What to do
Render the part of the data that opens with the line containing "family: Teloschistaceae" and runs through the end of the data, both ends included, as a Markdown table with the columns No. and Line. Omit any blank lines.

Dataset records

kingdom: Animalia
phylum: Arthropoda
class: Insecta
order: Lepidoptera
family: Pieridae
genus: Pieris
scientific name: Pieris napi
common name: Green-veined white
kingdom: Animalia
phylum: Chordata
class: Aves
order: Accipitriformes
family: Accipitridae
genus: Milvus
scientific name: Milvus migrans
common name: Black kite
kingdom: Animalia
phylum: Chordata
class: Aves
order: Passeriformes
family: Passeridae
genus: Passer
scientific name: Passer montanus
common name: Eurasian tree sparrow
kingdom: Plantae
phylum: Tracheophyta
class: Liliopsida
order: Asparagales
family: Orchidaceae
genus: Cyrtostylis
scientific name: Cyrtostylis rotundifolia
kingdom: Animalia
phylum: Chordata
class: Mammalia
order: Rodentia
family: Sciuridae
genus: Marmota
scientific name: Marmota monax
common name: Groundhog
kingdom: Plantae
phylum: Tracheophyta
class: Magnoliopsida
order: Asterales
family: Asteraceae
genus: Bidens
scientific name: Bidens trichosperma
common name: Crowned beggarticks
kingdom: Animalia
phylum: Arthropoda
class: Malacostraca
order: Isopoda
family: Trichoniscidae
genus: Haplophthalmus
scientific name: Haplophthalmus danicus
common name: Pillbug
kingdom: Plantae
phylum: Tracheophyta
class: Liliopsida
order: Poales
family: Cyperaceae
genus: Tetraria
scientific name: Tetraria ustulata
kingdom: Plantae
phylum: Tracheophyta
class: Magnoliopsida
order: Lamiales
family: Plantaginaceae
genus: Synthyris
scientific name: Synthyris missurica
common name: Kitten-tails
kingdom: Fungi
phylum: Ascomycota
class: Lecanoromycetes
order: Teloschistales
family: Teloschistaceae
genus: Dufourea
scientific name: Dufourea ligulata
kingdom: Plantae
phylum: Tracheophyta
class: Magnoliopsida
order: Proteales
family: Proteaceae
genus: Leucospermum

Solution to this task
| No. | Line |
|---|---|
| 1 | family: Teloschistaceae |
| 2 | genus: Dufourea |
| 3 | scientific name: Dufourea ligulata |
| 4 | kingdom: Plantae |
| 5 | phylum: Tracheophyta |
| 6 | class: Magnoliopsida |
| 7 | order: Proteales |
| 8 | family: Proteaceae |
| 9 | genus: Leucospermum |